Dernière modification le 1 avril 2025
  • Enregistrement (licence d’entreprise)

    L’exploitation d’une location de courte durée à Calgary exige une licence d’entreprise pour location de courte durée en vertu du Business Licence Bylaw; les demandeurs doivent fournir un plan de sécurité incendie, une preuve de propriété ou le consentement du propriétaire (validé par recherche de titre) et une preuve d’assurance responsabilité d’au moins 2 millions de dollars — ⚠ que la Ville exige d’un assureur inscrit en Alberta, de sorte qu’une police hors province pourrait ne pas être admissible — et le numéro de licence doit apparaître dans toute publicité de l’annonce. ⚠ Le titulaire du permis (le demandeur) doit lui-même être le preneur de la police d’assurance — une police au nom d’une autre personne ne satisfait pas à l’exigence — et lorsque le demandeur est une société de gestion immobilière, celle-ci doit fournir sa propre assurance responsabilité.

    Source officielle : calgary.ca ↗ Dernière modification : 1 avril 2025
  • Inspection incendie (préalable au permis, et possiblement annuelle)

    ⚠ UNE CONDITION PRÉALABLE À TOUTE EXPLOITATION, et non une formalité : toute location de courte durée doit RÉUSSIR une inspection incendie avant qu’un permis d’affaires puisse être délivré. Vous réservez et effectuez l’inspection après avoir soumis votre demande, le bien doit satisfaire à toutes les exigences de sécurité et de permis avant la tenue de l’inspection, et toute non-conformité relevée doit être corrigée avant l’approbation. Au-delà de la délivrance du permis, la Ville indique que des inspections incendie annuelles du Calgary Fire Department peuvent être exigées pour confirmer le respect continu des exigences de sécurité des personnes.

    Source officielle : calgary.ca ↗
  • Admissibilité (résidence principale ou non)

    Depuis les modifications en vigueur le 1er avril 2025, Calgary délivre les licences de location de courte durée selon deux catégories, « résidence principale » ou « résidence non principale », et la définition de location de courte durée couvre désormais les séjours d’au plus 180 jours consécutifs. Le conseil municipal a approuvé un moratoire sur les NOUVELLES licences de résidence non principale, lié au taux d’inoccupation locatif, mais ⚠ la Ville précise qu’il n’est PAS entré en vigueur en 2025, le taux d’inoccupation des logements locatifs construits à cette fin (SCHL) s’établissant à 4,8 %. Si ce taux passait sous 2,5 %, la Ville indique qu’elle n’imposerait qu’une pause temporaire sur la délivrance de NOUVELLES licences non principales; cela ne viserait pas les nouvelles demandes de résidence principale, et les licences existantes ne sont pas touchées.
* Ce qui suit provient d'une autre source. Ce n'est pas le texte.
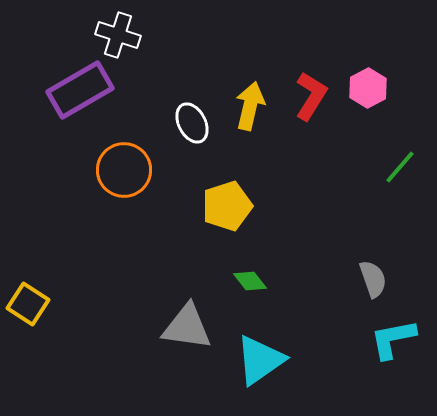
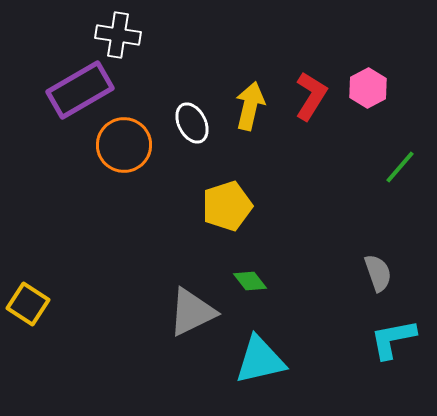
white cross: rotated 9 degrees counterclockwise
orange circle: moved 25 px up
gray semicircle: moved 5 px right, 6 px up
gray triangle: moved 5 px right, 15 px up; rotated 34 degrees counterclockwise
cyan triangle: rotated 22 degrees clockwise
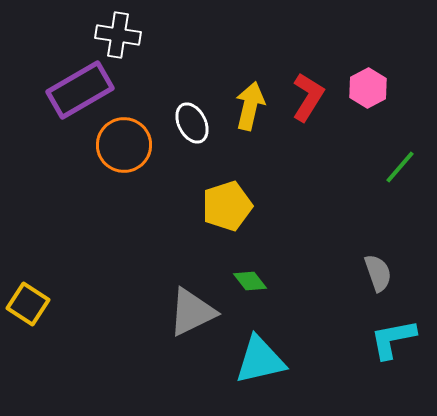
red L-shape: moved 3 px left, 1 px down
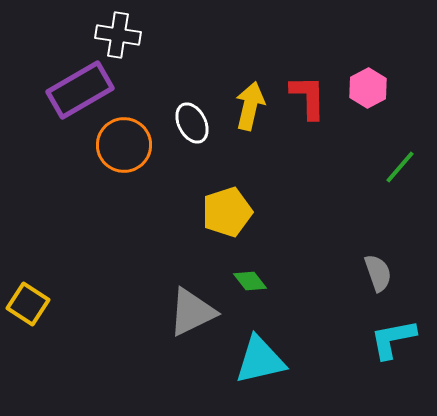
red L-shape: rotated 33 degrees counterclockwise
yellow pentagon: moved 6 px down
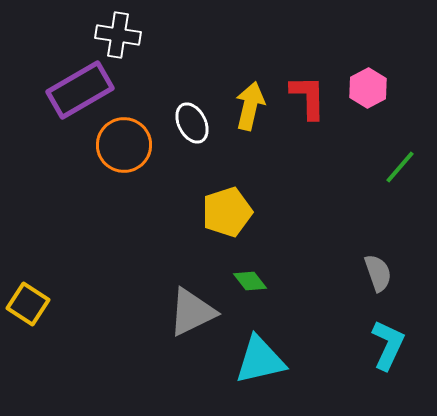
cyan L-shape: moved 5 px left, 6 px down; rotated 126 degrees clockwise
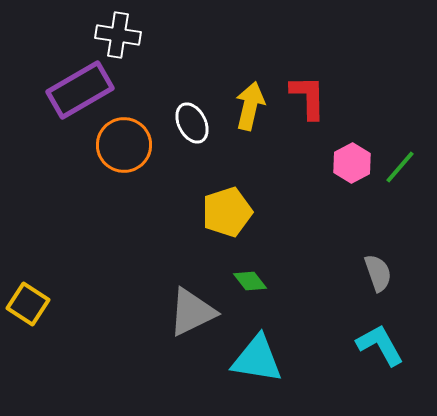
pink hexagon: moved 16 px left, 75 px down
cyan L-shape: moved 8 px left; rotated 54 degrees counterclockwise
cyan triangle: moved 3 px left, 1 px up; rotated 22 degrees clockwise
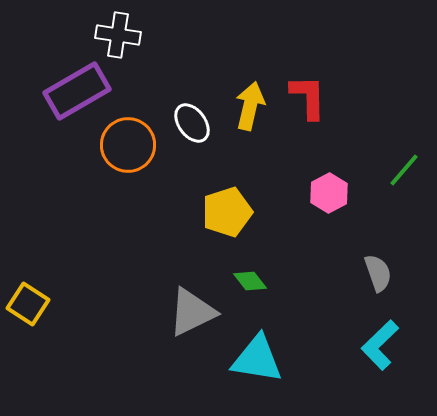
purple rectangle: moved 3 px left, 1 px down
white ellipse: rotated 9 degrees counterclockwise
orange circle: moved 4 px right
pink hexagon: moved 23 px left, 30 px down
green line: moved 4 px right, 3 px down
cyan L-shape: rotated 105 degrees counterclockwise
Également en vigueur le 1er avril 2025 : la Ville n’accordera PAS de permis d’exploitation de location à court terme pour un logement désigné comme logement abordable. Par ailleurs, le consentement du conseil de copropriété n’est plus exigé par la Ville — le demandeur demeure toutefois tenu de respecter les règlements de sa copropriété.

    Source officielle : calgary.ca ↗ Dernière modification : 1 avril 2025
  • Frais

    Les nouvelles licences coûtent 172 $ (résidence principale) ou 510 $ (résidence non principale), plus des frais d’inspection incendie de 117 $ pour les nouvelles demandes et les renouvellements; les renouvellements sont de 131 $ (principale) ou 260 $ (non principale); une catégorie distincte de licence pour entreprise/plateforme de location de courte durée comporte des frais annuels de 3 000 $.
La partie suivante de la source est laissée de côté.